Among the entries below, one line contains "Names are left" and another contains "the tree at [left=0, top=30, right=98, bottom=113], 68875". Transcribe those two lines and every line between them, exactly.

(Provided entries Opens)

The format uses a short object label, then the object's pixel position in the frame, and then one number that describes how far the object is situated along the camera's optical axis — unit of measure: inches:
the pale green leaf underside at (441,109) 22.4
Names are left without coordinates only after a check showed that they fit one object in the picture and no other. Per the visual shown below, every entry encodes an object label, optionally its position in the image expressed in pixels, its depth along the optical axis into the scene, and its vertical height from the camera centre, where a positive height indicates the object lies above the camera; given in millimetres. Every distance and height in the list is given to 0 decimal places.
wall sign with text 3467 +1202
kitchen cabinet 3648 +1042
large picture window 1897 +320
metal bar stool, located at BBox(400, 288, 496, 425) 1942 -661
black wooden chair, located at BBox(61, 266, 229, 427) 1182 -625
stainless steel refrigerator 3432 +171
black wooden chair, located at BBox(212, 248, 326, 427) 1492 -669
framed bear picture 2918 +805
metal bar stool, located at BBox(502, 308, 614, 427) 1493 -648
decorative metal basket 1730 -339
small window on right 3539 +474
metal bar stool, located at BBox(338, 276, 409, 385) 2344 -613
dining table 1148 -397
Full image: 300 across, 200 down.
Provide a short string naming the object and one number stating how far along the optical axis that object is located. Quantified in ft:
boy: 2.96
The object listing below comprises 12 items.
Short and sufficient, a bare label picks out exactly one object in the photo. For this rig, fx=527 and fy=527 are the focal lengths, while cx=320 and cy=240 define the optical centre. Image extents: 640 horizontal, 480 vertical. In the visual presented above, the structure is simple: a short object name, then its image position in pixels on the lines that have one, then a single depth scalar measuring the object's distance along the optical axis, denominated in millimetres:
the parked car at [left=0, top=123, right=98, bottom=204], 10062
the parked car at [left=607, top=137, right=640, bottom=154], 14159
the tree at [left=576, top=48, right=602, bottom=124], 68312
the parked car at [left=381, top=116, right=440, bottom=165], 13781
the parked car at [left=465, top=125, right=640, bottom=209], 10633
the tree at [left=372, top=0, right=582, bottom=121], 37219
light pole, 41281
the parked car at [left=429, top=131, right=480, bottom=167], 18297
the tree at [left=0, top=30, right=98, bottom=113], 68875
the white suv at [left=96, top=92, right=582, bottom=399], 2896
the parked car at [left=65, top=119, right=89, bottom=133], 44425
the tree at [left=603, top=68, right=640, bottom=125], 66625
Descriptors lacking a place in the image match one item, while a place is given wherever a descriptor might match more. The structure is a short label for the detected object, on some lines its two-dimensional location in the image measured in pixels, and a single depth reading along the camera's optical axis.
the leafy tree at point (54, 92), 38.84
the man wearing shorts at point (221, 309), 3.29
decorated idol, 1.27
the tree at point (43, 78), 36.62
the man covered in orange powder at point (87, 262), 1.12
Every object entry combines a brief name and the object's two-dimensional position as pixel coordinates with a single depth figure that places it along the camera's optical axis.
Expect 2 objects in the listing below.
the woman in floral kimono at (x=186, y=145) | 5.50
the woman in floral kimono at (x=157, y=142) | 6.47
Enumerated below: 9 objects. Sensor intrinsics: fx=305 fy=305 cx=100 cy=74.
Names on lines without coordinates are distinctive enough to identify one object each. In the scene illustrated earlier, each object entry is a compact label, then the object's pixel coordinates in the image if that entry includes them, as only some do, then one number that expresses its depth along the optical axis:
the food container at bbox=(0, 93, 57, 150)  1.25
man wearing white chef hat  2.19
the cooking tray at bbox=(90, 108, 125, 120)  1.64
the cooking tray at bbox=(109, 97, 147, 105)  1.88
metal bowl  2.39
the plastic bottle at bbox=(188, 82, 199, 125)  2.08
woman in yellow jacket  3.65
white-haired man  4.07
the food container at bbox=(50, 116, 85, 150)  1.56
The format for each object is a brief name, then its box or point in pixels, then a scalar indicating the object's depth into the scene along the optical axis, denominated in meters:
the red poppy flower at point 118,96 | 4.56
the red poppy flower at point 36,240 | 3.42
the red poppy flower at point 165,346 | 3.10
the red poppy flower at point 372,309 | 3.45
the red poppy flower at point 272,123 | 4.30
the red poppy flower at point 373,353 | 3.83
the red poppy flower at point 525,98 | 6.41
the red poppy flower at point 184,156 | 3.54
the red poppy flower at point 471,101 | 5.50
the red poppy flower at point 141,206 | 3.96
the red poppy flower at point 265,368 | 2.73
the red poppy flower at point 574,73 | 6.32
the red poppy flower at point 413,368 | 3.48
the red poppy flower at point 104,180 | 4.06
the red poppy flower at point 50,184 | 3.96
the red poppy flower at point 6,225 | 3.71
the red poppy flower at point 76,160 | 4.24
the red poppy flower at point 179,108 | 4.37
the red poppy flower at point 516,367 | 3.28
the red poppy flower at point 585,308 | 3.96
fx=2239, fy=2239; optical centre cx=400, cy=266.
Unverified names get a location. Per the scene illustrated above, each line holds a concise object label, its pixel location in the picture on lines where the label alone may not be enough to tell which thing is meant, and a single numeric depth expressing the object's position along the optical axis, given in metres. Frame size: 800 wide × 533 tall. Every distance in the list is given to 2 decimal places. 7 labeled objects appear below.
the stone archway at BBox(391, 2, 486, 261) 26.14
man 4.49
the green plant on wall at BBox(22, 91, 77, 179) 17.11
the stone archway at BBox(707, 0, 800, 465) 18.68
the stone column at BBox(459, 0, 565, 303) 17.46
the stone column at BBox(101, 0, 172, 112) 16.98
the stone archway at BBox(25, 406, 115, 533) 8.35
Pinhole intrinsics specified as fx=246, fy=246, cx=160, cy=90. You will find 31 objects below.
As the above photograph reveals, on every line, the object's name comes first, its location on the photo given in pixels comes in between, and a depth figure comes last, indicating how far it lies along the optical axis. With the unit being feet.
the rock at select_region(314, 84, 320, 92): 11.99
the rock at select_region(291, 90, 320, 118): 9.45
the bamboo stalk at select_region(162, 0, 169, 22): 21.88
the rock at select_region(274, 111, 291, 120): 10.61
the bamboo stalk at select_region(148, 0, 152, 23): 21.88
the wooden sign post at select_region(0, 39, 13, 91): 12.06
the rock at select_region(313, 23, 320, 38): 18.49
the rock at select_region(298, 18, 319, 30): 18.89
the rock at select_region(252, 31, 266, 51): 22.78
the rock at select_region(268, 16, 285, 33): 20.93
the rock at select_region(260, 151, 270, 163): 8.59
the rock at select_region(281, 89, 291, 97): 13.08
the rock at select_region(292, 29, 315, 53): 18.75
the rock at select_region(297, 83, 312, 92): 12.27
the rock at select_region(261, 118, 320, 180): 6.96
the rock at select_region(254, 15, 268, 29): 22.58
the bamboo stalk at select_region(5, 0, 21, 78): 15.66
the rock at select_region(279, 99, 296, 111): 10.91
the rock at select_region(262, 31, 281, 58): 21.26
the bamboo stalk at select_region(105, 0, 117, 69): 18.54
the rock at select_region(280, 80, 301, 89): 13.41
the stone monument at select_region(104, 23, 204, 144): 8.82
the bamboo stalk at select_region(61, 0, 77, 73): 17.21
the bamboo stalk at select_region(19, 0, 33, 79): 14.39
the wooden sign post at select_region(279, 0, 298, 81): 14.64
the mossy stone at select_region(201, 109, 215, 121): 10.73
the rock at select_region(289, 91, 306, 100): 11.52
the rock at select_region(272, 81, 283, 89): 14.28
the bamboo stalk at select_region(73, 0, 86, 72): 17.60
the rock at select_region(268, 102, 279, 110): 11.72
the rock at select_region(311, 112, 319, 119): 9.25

(Provided entries Closes)

Exercise result
Names are left without coordinates only after a check showed that they fit one object in the picture and no other. Per the visual shown below, every entry encodes an object label, optionally its position in the image expressed in pixels, its depth along the optical axis into the scene, and its vertical height from the camera centre, where a positive height indicates the object lies above the camera; given in millimetres. Every distance and height in the list is given to 0 decimal places.
wall sign with text 3467 +1202
kitchen cabinet 3648 +1042
large picture window 1897 +320
metal bar stool, located at BBox(400, 288, 496, 425) 1942 -661
black wooden chair, located at BBox(61, 266, 229, 427) 1182 -625
stainless steel refrigerator 3432 +171
black wooden chair, located at BBox(212, 248, 326, 427) 1492 -669
framed bear picture 2918 +805
metal bar stool, located at BBox(502, 308, 614, 427) 1493 -648
decorative metal basket 1730 -339
small window on right 3539 +474
metal bar stool, located at BBox(338, 276, 409, 385) 2344 -613
dining table 1148 -397
Full image: 300 across, 200 down.
Provide a short string naming the object and one number stating how far along the optical axis that object is located. Quantified in ft:
boy: 2.96
The object listing below comprises 12 items.
Short and sufficient, a bare label picks out exactly one object in the photo. For this rig, fx=527 and fy=527 are the focal lengths, while cx=320 and cy=240 define the optical centre. Image extents: 640 horizontal, 480 vertical. In the visual presented above, the structure is simple: a short object name, then its image position in pixels on the lines that have one, then a single depth scalar measuring the object's distance along the optical axis, denominated in millimetres:
the parked car at [left=0, top=123, right=98, bottom=204], 10062
the parked car at [left=607, top=137, right=640, bottom=154], 14159
the tree at [left=576, top=48, right=602, bottom=124], 68312
the parked car at [left=381, top=116, right=440, bottom=165], 13781
the parked car at [left=465, top=125, right=640, bottom=209], 10633
the tree at [left=372, top=0, right=582, bottom=121], 37219
light pole, 41281
the parked car at [left=429, top=131, right=480, bottom=167], 18297
the tree at [left=0, top=30, right=98, bottom=113], 68875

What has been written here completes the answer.